A driving force behind my marketing career over the past few years has been “Help the world, one business owner at a time.”
So I’ve made it my mission to not only help businesses better their SEO practices, but also help the owners understand what SEO truly is.
Sadly, misinformation about the field of SEO is still being circulated. One way I’ve been able to effectively overcome some of the outdated or incorrect information still floating around out there is by talking about the “hard truths” or lesser known mechanics behind local SEO.
I try to do this as early into the campaign as I can and repeat myself many times over the course of it. I always like to tell clients what to truly expect when trying this type of a campaign; a lot of times, no other SEO company has offered up info like this.
There are three things in particular that I really try to drive home when it comes to local SEO. This sets a better expectation for clients moving forward and establishes an honest/transparent relationship from the get-go.
SEO is always changing, and it always will be. What works this year may not work next year. The only constant is change, so it’s imperative to arm yourself with knowledge.
Knowing this helps me create a proactive approach to a client’s marketing campaign. A metaphor I like to use with clients is that SEO is a lot like the game of chess: You have to see three moves ahead while still actively moving one step forward. Your initial moves will affect your later moves, and sometimes you can get hurt through no fault of your own (For example, Google will roll out an update).
I tell small business owners to make sure their game plan is flexible, as they need to account for those constant changes that SEO is known to bear.
A great example would be the recent changes to the Google local system — not only did theyreduce the local results from seven businesses to three, but they also stripped away all of the social components tied to Google+ and streamlined the Google My Business dashboard. All this occurred just in the past year!

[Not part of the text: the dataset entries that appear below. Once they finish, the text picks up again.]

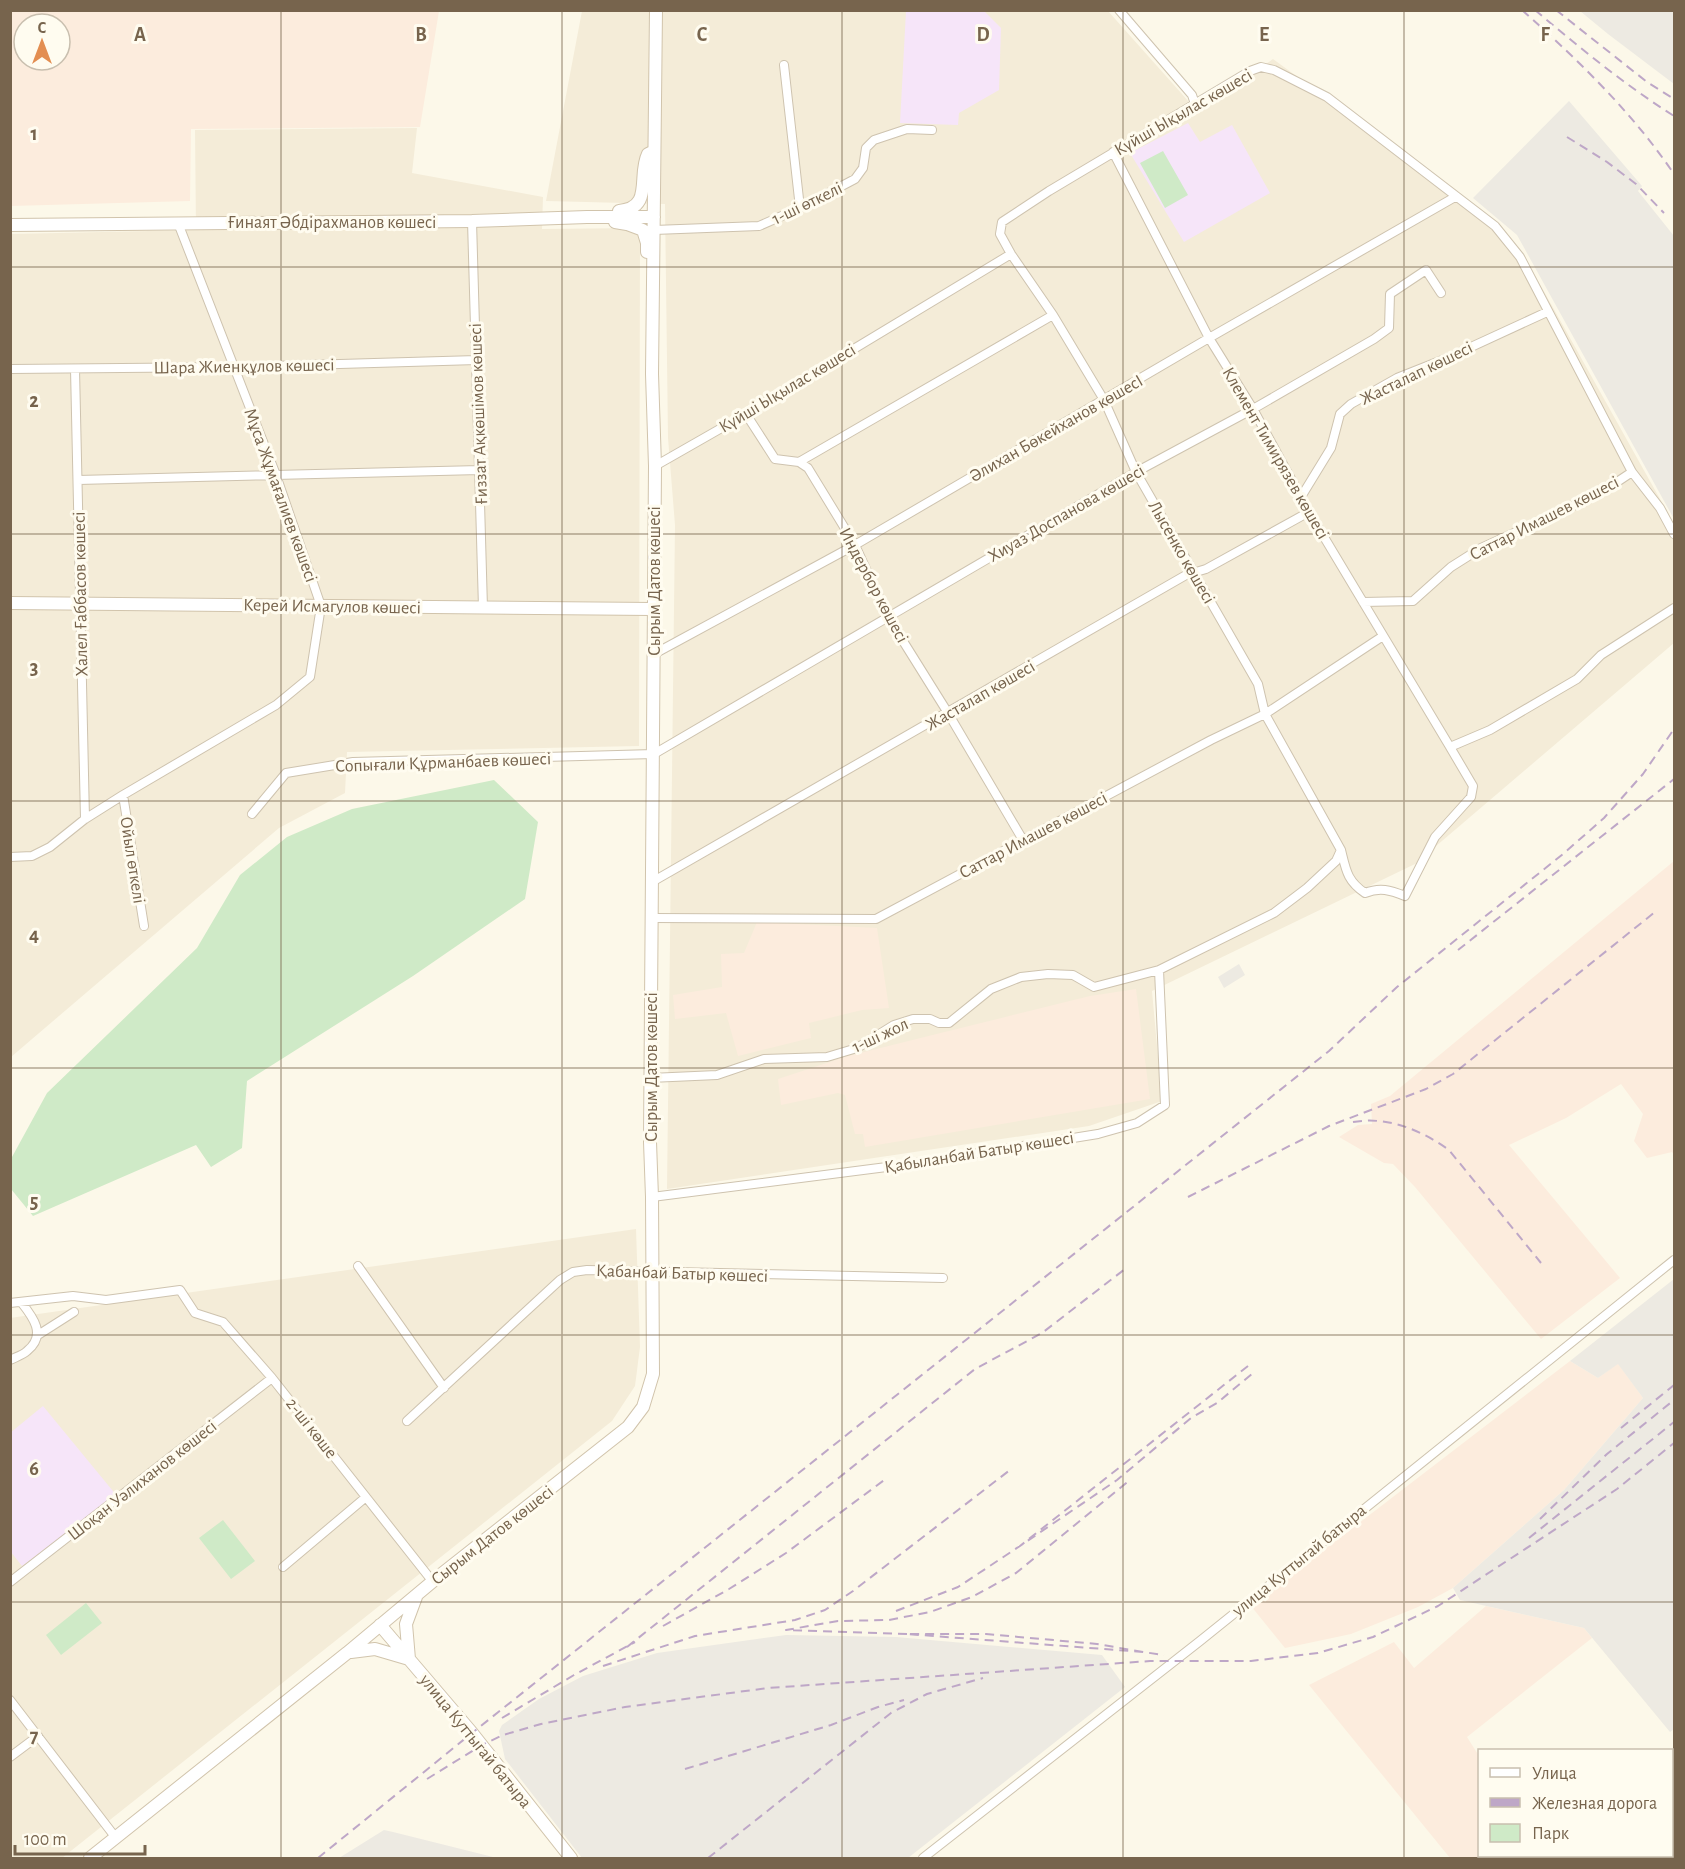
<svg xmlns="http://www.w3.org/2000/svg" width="1685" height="1869" viewBox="0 0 1685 1869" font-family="'Alegreya Sans',sans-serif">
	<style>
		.residential { fill: #f4ecd8 }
		.commercial { fill: #fcecdd; fill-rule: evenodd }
		.industrial { fill: #edeae2 }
		.education { fill: #f6e5f9 }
		.green { fill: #cfeac7 }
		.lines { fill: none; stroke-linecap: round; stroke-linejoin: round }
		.street-casing { stroke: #cec3af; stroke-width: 10 }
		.secondary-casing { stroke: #d1c4ac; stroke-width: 14 }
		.street { stroke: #fff; stroke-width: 8 }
		.secondary { stroke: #fff; stroke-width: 12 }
		.rail { stroke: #bea7c7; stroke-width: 2; stroke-dasharray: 9 6; stroke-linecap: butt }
		.grid { fill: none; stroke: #77644d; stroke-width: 1.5; stroke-opacity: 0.55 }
		.labels { text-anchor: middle; stroke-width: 6; stroke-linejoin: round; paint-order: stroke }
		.street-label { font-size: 18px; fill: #77644d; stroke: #fffcf0 }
		.grid-label { font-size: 20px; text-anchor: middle; font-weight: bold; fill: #77644d; stroke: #fffcf0; stroke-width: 6; stroke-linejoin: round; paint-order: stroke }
	</style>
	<rect width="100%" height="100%" fill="#fcf8e9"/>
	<path class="residential" d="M582,11H1108L1198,112L1273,59L1499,224L1523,254L1674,524V643L1415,864L1152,991L1162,1101L1089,1126L667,1189L675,525L668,438L665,204L546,201Z
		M417,128L412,173L543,197L542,229L640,228L639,746L347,752L345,793L279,828L11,1057V234L196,230L195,130Z
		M636,1229L640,1347L635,1386L612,1421L62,1858H11L10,1318Z"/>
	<path class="commercial" d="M10,11L11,10L439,11L420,127L191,129L190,201L11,206ZM24,24H60V60H24Z
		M1674,861V1155L1672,1152L1647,1158L1634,1141L1643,1114L1621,1084L1566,1118L1509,1145L1620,1278L1541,1339L1415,1187L1393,1164L1384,1163L1339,1137L1358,1125L1372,1124L1371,1104L1390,1096Z
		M757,922L877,928L889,1008L862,1010L809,1023L811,1038L738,1056L726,1013L675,1019L673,995L722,987L721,954L744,953Z
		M1136,989L1150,1099L865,1147L863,1134H855L845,1095L838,1093L781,1105L778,1079L848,1056L1090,996Z
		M1570,1361L1598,1378L1618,1363L1643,1398L1564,1490L1453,1588L1418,1607L1351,1634L1285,1648L1251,1606Z
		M1486,1606L1584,1628L1592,1638L1467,1737L1479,1756L1480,1856H1506L1502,1858H1450L1309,1685L1394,1642L1414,1668Z"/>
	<path class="industrial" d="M1580,11H1674V84L1608,34Z
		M1569,101L1642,186L1638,191L1674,236V519L1517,235L1473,198Z
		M1239,964L1245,975L1224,988L1218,977Z
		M1674,1279V1729L1670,1732L1584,1628L1460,1600L1453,1588L1564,1490L1643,1398L1618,1364L1598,1378L1570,1361Z
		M786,1635L896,1637L1102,1655L1125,1687L908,1858H582L505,1759L499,1731L502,1725L539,1699L583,1676L657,1653Z
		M384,1830L393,1832L497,1858H339Z"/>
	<path class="education" d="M906,11H984L1001,28L999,90L959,113L958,125L900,123Z
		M1188,123L1200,142L1232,125L1270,193L1184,242L1130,153Z
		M43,1406L117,1496L22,1566L11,1552L10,1433Z"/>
	<path class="green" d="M1163,151L1188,195L1165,208L1140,163Z
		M494,780L538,822L525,899L413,976L247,1081L242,1148L211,1167L196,1145L33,1216L11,1189L12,1157L47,1093L197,948L240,875L287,837L352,809Z
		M223,1520L255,1561L231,1579L199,1538Z
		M86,1603L102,1623L61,1655L46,1635Z"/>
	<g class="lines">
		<defs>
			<path id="street" d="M1119,10L1192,95L1195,104
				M784,65L800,208
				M1113,152L1209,338L1253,409L1309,512L1450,747
				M472,221L483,608
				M654,230L759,226L800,208L855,179L863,168L866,148L874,140L907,129L932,130
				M10,369L233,367L477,360
				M75,369L85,819
				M746,414L775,459L799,462L808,468L855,545L888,617L948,713L1023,840
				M799,462L1053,315
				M655,466L746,414L1011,254
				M78,480L480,470
				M1301,497L1331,448L1340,414L1351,404L1397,378L1445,359L1547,312
				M1363,602L1413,601L1451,567L1481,548L1571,507L1608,488L1632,472
				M654,654L855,545L1209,338L1455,197
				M123,795L144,926
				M252,814L286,773L353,762L654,754L1136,472L1253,409L1374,339L1389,328L1390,294L1426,270L1441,293
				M1341,850L1265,714L1258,684L1136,472L1104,400L1053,315L1011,254L1000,234L1002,222L1049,191L1250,71L1261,67L1274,70L1327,97L1495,226L1520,257L1632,472L1660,508L1674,534
				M10,857L32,856L50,847L85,819L123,795L276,705L310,677L321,606L276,475L178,223
				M652,882L1186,575L1206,569L1309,512
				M652,918L876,919L1211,740L1265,714L1383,636
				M650,1078L717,1075L764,1059L827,1057L857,1048L894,1025L913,1019H930L939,1023H949L991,989L1021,977L1048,974L1073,975L1094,987L1159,970
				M652,1197L910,1164L1098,1134L1137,1123L1165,1105L1159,970L1274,913L1307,888L1336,861L1341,850C1346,870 1347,881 1365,893C1380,887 1390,890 1405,896L1435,837L1471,797L1473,786L1450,747L1490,730L1577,679L1601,655L1674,608
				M358,1266L444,1388
				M10,1303L73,1296L106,1300L180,1290L195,1313L223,1322L272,1378L433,1582
				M38,1335L74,1312
				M10,1360C16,1357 23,1355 27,1351C47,1335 33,1317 21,1302
				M407,1421L560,1280L573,1272L587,1270L943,1278
				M283,1567L366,1497
				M10,1582L272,1378
				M10,1700L116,1838
				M10,1757L38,1736
				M923,1858L1200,1641L1674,1260"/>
			<path id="secondary" d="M619,211C654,208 637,176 648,154L654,151
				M615,222L627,224L643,230L647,243V252
				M10,225L472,221L587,217H654
				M10,603L653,609
				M380,1625L472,1733L571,1858
				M351,1652L375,1649L409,1659L406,1624L416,1597
				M1672,1830L1674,1828
				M90,1858L347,1653L438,1577L628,1427L643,1407L653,1374L652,1197L650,1142L655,466L652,374L656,10
				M1635,1858L1639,1856"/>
		</defs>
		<use href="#street" class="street-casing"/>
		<use href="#secondary" class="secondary-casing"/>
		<use href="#street" class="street"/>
		<use href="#secondary" class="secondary"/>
		<path class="rail" d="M1522,10C1578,60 1632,112 1674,174
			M1535,10C1580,48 1625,85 1674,116
			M1556,10L1647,82L1674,99
			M1567,137L1607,162L1636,184L1664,213
			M1458,950L1674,779
			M1353,1122C1388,1116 1421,1130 1449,1150L1541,1263
			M1188,1197L1329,1126L1426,1089L1453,1074L1655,912
			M1248,1366L1020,1546L1117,1480L1191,1418L1217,1403L1253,1373
			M1621,1428L1674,1385
			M1540,1519L1607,1454L1674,1400
			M1529,1538L1674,1422
			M896,1611L958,1587L1020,1546
			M663,1626L729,1589L786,1553L887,1478
			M907,1634L786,1630L838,1621L889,1620L930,1612L972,1597L1016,1573L1130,1480
			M627,1647L975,1369L1042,1333L1125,1269
			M1143,1652L1097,1644L986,1634H907L1143,1652L1164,1655
			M603,1666L695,1636L795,1620L825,1610L853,1591L1010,1470
			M502,1718L574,1675L635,1642
			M685,1769L831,1725L878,1707L904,1700
			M427,1779L482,1745L503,1735L541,1724L625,1707L768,1688L1150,1661H1251L1318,1653L1373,1637L1438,1606L1617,1489L1674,1443
			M318,1858L472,1733L1329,1051L1397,987L1563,854L1604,818L1643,774L1674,729
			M708,1858L891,1713L927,1694L983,1678"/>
	</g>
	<path class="grid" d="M281,10V1858M562,10V1858M842,10V1858M1123,10V1858M1404,10V1858M10,267H1674M10,534H1674M10,801H1674M10,1068H1674M10,1335H1674M10,1602H1674"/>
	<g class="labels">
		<g class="street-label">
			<text transform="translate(1183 112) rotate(-30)" y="6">Күйші Ықылас көшесі</text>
			<text transform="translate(807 203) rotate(-26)" y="6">1-ші өткелі</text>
			<text x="332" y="228">Ғинаят Әбдірахманов көшесі</text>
			<text transform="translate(244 366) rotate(-1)" y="6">Шара Жиенқұлов көшесі</text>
			<text transform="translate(1416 373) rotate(-26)" y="6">Жасталап көшесі</text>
			<text transform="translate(787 388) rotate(-31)" y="6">Күйші Ықылас көшесі</text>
			<text transform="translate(478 414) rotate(-92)" y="6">Ғиззат Ақкөшімов көшесi</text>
			<text transform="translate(1056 428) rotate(-30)" y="6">Әлихан Бөкейханов көшесI</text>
			<text transform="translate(1276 453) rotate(60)" y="6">Клемент Тимирязев көшесі</text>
			<text transform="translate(281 495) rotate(70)" y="6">Мұса Жұмағалиев көшесі</text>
			<text transform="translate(1066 513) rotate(-30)" y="6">Хиуаз Доспанова көшесі</text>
			<text transform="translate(1544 518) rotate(-27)" y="6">Саттар Имашев көшесі</text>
			<text transform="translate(1182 552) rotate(60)" y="6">Лысенко көшесі</text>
			<text transform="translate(654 581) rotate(-90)" y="6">Сырым Датов көшесі</text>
			<text transform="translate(874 585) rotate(62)" y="6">Индербор көшесі</text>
			<text transform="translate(80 594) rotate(-91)" y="6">Халел Ғаббасов көшесі</text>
			<text transform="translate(332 606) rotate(1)" y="6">Керей Исмагулов көшесі</text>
			<text transform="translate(980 695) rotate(-30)" y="6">Жасталап көшесі</text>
			<text transform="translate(443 762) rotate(-2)" y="6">Сопығали Құрманбаев көшесі</text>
			<text transform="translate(1033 835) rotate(-28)" y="6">Саттар Имашев көшесі</text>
			<text transform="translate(133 860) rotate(81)" y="6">Ойыл өткелі</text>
			<text transform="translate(880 1035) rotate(-25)" y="6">1-ші жол</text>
			<text transform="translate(651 1067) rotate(-90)" y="6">Сырым Датов көшесі</text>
			<text transform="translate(979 1152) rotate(-9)" y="6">Қабыланбай Батыр көшесі</text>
			<text transform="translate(682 1273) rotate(2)" y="6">Қабанбай Батыр көшесі</text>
			<text transform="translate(312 1428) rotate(52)" y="6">2-ші көше</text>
			<text transform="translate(142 1480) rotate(-38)" y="6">Шоқан Уәлиханов көшесі</text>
			<text transform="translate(492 1535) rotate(-38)" y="6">Сырым Датов көшесі</text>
			<text transform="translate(1299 1560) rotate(-39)" y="6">улица Куттыгай батыра</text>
			<text transform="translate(476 1741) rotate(51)" y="6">улица Куттыгай батыра</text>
		</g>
	</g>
	<g class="grid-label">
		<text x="140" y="41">A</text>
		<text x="421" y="41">B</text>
		<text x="702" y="41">C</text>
		<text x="983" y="41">D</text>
		<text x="1264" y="41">E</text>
		<text x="1545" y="41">F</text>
		<text x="34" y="140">1</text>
		<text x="34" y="407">2</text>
		<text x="34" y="674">3</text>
		<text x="34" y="941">4</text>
		<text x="34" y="1208">5</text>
		<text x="34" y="1475">6</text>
		<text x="34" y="1742">7</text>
	</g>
	<rect width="1685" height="1869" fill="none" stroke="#77644d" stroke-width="24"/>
	<rect x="1478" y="1749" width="195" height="108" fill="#fffcf0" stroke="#c9bfaf" stroke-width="1.5"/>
	<rect x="1490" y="1768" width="30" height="9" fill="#ffffff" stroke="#c9bfaf" stroke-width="1.5"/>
	<text x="1532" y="1779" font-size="18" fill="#77644d">Улица</text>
	<rect x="1490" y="1798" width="30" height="9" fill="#bea7c7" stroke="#c9bfaf" stroke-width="1.5"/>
	<text x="1532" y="1809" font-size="18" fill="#77644d">Железная дорога</text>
	<rect x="1490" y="1824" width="30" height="18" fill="#cfeac7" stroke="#c9bfaf" stroke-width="1.5"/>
	<text x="1532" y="1839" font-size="18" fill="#77644d">Парк</text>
	<g transform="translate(42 42)"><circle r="28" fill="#fffcf0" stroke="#c9bfaf" stroke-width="1.5"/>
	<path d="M0-4.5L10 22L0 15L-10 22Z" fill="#e38e51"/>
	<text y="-9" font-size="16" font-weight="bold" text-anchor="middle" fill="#77644d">С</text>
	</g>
	<path d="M15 1845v9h130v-9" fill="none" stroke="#77644d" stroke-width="3"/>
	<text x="24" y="1845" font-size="18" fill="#77644d" stroke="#fffcf0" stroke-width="4.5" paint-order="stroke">100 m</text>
</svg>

Because local SEO largely revolves around local map packs, long-tail searches are often overlooked. Long-tail searching is a better indicator of user intent, which is an increasingly important factor in local SEO and leads to more engagement and higher rankings over time.
After a client understands more about user intent, I tell them that a good way to plan for these long-tail searches is by asking yourself questions. I try to have them put themselves in a customer’s shoes. From there, I can set a realistic expectation of how the online strategy will work and who/what keywords to target based on that intent.
Another fun exercise to do with clients is to have them create a “Jeopardy” game board. When it comes to long-tail searches, have them think like the popular game show — answer in the form of a question not only to gain keywords, but also to gauge user intent and discover blog topics for their website.
For example, when I started working with a local plumber, we began with the most basic questions — you know, the $200 ones — like, “What is a plumber?,” “What is a drain?,” “What is a water heater?” and so on. Then we sprinkled in some of the more complex questions (the $1,000–$2,000 ones).
A hearty list of long-tail searches comes out of this practice, and your client has a better understanding of SEO, including what to expect from keyword reports and rankings.
Every website can benefit from SEO and needs continued optimization to obtain and maintain rankings for target key phrases. Just as any industry or marketplace evolves, so does search engine optimization.
Consequently, SEO is not a one-time investment; constant cultivation is necessary to ensure that SEO becomes (and remains) an integrated part of a small business’s marketing plan.
I like to tell clients this so they can begin thinking long-term and realize how many options SEO can provide them. Every time I reach out to a client for a report, I include a “what’s next” section.
This helps me set campaign expectations month to month, and it seems to keep the client relationships going longer. Painting value early and often has been a helpful tactic in increasing our client retention.
SEO is more important (and more reputable) than ever before, especially for local small business owners. Driving home these three expectations through my client communications has helped me build better campaigns and better relationships — and help one small business owner at a time.